Сташек слышал, как отец шевелился, может, повернулся в его сторону, закашлялся, как будто у него неожиданно пересохло в горле. И только потом ответил.
— Как тебе в голову такое пришло! Не думай так, сынок. Никогда даже не допускай такой мысли. Мы вернемся в Польшу, обязательно вернемся! Что бы ни было, вернемся. Только нужно конца войны дождаться. Это из-за войны все наши беды. А как война закончится, наступит мир, мы и вернемся в Польшу. Слышишь, Сташек?
— Слышу, папа.
— Обещай мне одно, ты уже большой, сам понимаешь, все может случиться. Обещай мне, сынок, если, не дай Боже, со мной что случится, ты никогда-никогда о Польше не забудешь! Вернешься в Польшу и Тадека с собой возьмешь. Ты меня понял, сын? Этот мой наказ запомни лучше, чем десять заповедей!
Через неделю в Булушково приехали несколько семей из Тулуна: Грубы, Барские и Бялики. Все осели на Волчьем хуторе. Только Бронек Шушкевич переселился в деревню, нашел там себе угол, кормежку и, пожалуй, еще кое-что у молодой солдатской вдовы Нюрки. По возвращении из Тулуна Шайна отозвал Долину в сторону:
— У меня для тебя две новости. Дело твое заглохло. Мама говорит, что милиция даже не приходила в конюшню, никто о тебе не спрашивал.

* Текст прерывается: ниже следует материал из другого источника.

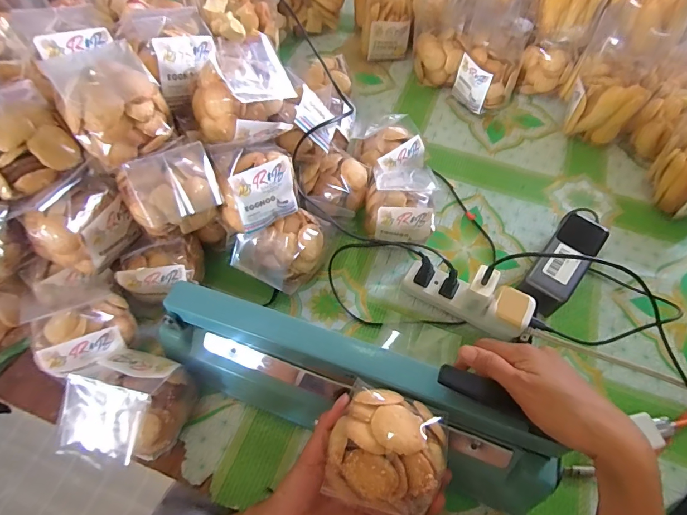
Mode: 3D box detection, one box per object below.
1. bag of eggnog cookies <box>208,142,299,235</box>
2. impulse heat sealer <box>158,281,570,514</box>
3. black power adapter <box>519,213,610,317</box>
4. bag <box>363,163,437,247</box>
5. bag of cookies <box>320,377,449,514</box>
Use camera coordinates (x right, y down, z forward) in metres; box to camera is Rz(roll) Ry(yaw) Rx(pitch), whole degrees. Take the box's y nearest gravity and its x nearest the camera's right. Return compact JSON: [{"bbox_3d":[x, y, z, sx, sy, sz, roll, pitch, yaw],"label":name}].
[{"bbox_3d":[-0.099,-0.079,0.450,0.085,0.094,0.052,-18,34,-30],"label":"bag of eggnog cookies"},{"bbox_3d":[0.007,0.128,0.384,0.375,0.114,0.088,17,62,13],"label":"impulse heat sealer"},{"bbox_3d":[0.277,0.008,0.509,0.056,0.057,0.137,38,67,18],"label":"black power adapter"},{"bbox_3d":[0.074,-0.062,0.530,0.086,0.084,0.095,7,61,3],"label":"bag"},{"bbox_3d":[0.034,0.143,0.302,0.080,0.042,0.077,18,62,9],"label":"bag of cookies"}]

— Ну, и слава Богу! А вторая новость?
— Вот ты удивишься! Домбровский выдал себя за украинца!
— Что? Домбровский — государственный лесничий?
— Видал, какой проныра? Да, парень. Может, он хотел этим оправдать согласие на советский паспорт? Но прогадал. Только он себя за украинца выдал, они его цап за задницу, и в Красную Амию, на фронт!

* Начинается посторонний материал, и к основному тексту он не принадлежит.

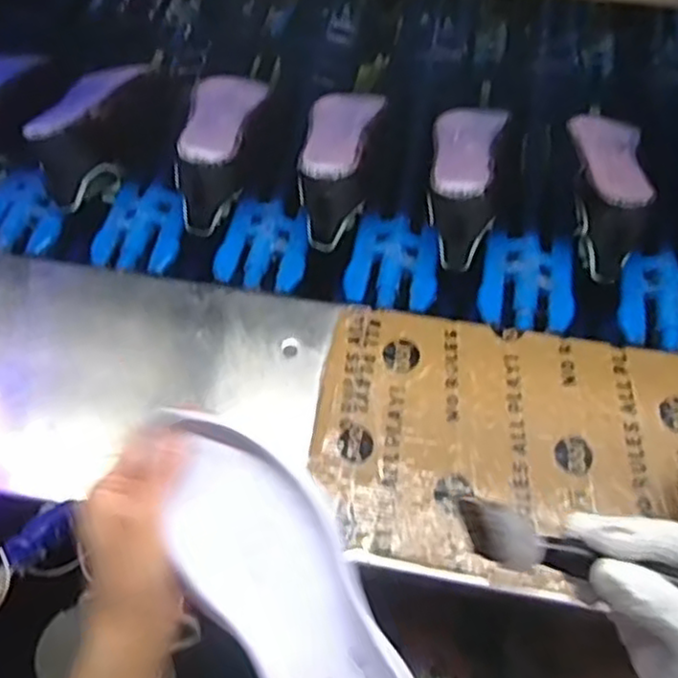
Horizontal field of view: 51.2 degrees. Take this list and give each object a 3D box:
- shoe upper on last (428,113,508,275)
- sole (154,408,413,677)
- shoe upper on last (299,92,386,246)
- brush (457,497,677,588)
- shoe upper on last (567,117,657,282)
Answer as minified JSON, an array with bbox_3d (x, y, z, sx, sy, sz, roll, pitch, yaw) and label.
[{"bbox_3d":[0.133,-0.169,0.737,0.073,0.097,0.199,8,60,7],"label":"shoe upper on last"},{"bbox_3d":[-0.026,0.152,0.401,0.082,0.021,0.241,-28,77,-13],"label":"sole"},{"bbox_3d":[-0.001,-0.198,0.756,0.075,0.095,0.213,10,61,8],"label":"shoe upper on last"},{"bbox_3d":[0.143,0.118,0.367,0.164,0.022,0.024,13,61,11],"label":"brush"},{"bbox_3d":[0.282,-0.159,0.737,0.071,0.099,0.208,5,60,5],"label":"shoe upper on last"}]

— Что ты говоришь? А Домбровская, а дети?
— Да она же не виновата. Спятил мужик, не иначе. Так что теперь наш «сичевый стрылец» Дубровский где-нибудь в окопах лоб под немецкие пули подставляет.
— Мантерыс, бедняга, был прав. Он всегда Домбровского в подлости подозревал. А о Сташеке Мантерысе ничего не слышно?
— Что там от кого услышишь. Погнали мужика на каторгу, камень в воду…
— А о наших польских делах что нового есть?
— Ничего, парень, мертвая тишина.
Когда народ из Тулуна, в том числе и Броня Барская, переехал на Волчий хутор, Долина решил, что хватит играть в прятки. Тадек был еще слишком мал, чтобы что-то понять, поэтому Долина обращался в основном к Сташеку:
— Послушай, сынок, я хотел тебе сказать — завтра после работы к нам придет пани Броня, ну, знаешь, Броня. В общем, будет она с нами вместе теперь жить. Ну, вроде как женюсь я на ней… Ксендза тут нет, обвенчать нас некому, свадьбу тоже как-то… Вот это я тебе и хотел сказать, чтобы ты знал. Понимаешь, сынок?
— Понимаю, чего тут непонятного.
— Вот и славно, — отец хлопнул Сташека по плечу, давая понять, что разговор окончен. Мальчик, слегка обескураженный неожиданной новостью, сполз с нар и неизвестно зачем стал жадно пить воду. Отец что-то вспомнил: — Да, и Тадеку скажи, чтоб Броню слушался, ну, сам знаешь…
— Хорошо, папа. А как нам Броню, ну, пани Барскую называть?
Отец от неожиданности замолчал, потом откашлялся и не очень уверенно предложил:
— Как к ней обращаться? Ну, да, надо как-то… Как получится, так и зовите… Только вежливо, она вам не подружка, ну и не чужая… Как обращаться? Может, пани? А может и мама! А что? Броня с нами, наверное, будет всегда. Родной матери она вам не заменит, но женщина она добрая, вас не обидит.